Sua tarefa =
Renomeie "automóveis" para "veículos" no trecho do texto sobre XP entre "Escreva uma System" e "montagem dos automóveis.", inclusive, e transcreva esse trecho com a troca feita.
+++ Trecho da fonte +++
A comunicação entre as pessoas e o envolvimento dos usuários (clientes) no desenvolvimento é extremamente importante. Não se deve, porém, perder mais tempo na comunicação dos resultados e na tomada de decisões do que no desenvolvimento em si. Por isto a XP propõe Stand-up Meetings, reuniões que devem acontecer todos os dias pela manhã, preferencialmente no ambiente de desenvolvimento. Estas reuniões informais devem tender a substituir integralmente todas as demais reuniões.
Uma das regras mais importantes do Planejamento em XP é Fix XP when it breaks, ou seja, se a metodologia não está funcionando, conserte a metodologia! Nem sempre pode ser possível seguir tudo o que uma determinada metodologia propõe, e faz mais sentido mudar a metodologia do que querer acomodar, em todos os casos, o desenvolvimento de um sistema a regras imutáveis.
Simplicidade é a palavra de ordem. Muitos de nós que já coordenamos ou desenvolvemos projetos conhecemos o método KISS - Keep It Simple, Stupid. XP coloca a simplicidade como regra. Nada deve ser desenvolvido sem que seja necessário - evite prever necessidades futuras. Quando deparar-se no sistema com alguma estrutura complexa, substitua-a o mais rápido possível por outra mais simples. Estruturas complexas tendem a se tornar cada vez mais caras e difíceis de manter.
Escreva uma System Metaphor, ou metáfora do sistema, dando nomes simples e significativos aos objetos que o compõem. Estes nomes devem ser facilmente identificados pela sua função ou importância do sistema no negócio da empresa ou instituição à qual atendem. Na Daimler-Chrysler todos os objetos do sistema estão associados a nomes utilizados na linha de montagem dos automóveis.
As User Stories escritas na fase de planejamento devem, agora, ser transformadas em CRC Cards (CRC significa Classe, Responsabilidade e Colaboração). Cada CRC Card funciona como um "script" que representa as funções que cada módulo do sistema irá desempenhar e como ele irá se relacionar com outros módulos. Os usuários devem ser envolvidos nesta fase, e idealmente, lendo o CRC Card deve ser possível que uma pessoa consiga simular o papel do módulo que ele representa.
Quando surge uma dúvida sobre a forma como um determinado módulo ou função devem ser desenvolvidos, apela-se para Spike Solutions. Antes de conhecermos o XP chamávamos as Spike Solutions de "Testes de Conceito". Spike Solutions são usadas para testar uma ideia que pode ser utilizada pelo sistema, mas da qual não se tem certeza exata de seu comportamento. Neste caso, desconsideramos o sistema como um todo e testamos a ideia isoladamente, com consciência de que ela pode não servir para nada depois, e que todo o código desenvolvido para testá-la pode não ser aproveitado para nada.
+++ Trecho dos dados +++
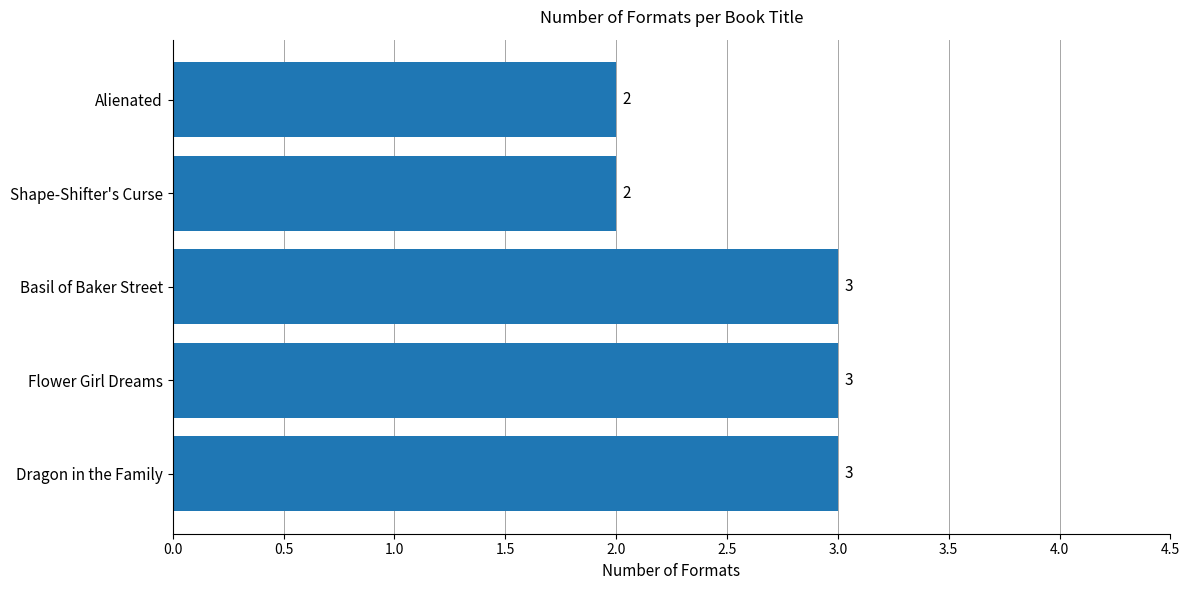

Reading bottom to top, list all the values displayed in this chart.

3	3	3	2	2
+++
Solução do exercício =
Escreva uma System Metaphor, ou metáfora do sistema, dando nomes simples e significativos aos objetos que o compõem. Estes nomes devem ser facilmente identificados pela sua função ou importância do sistema no negócio da empresa ou instituição à qual atendem. Na Daimler-Chrysler todos os objetos do sistema estão associados a nomes utilizados na linha de montagem dos veículos.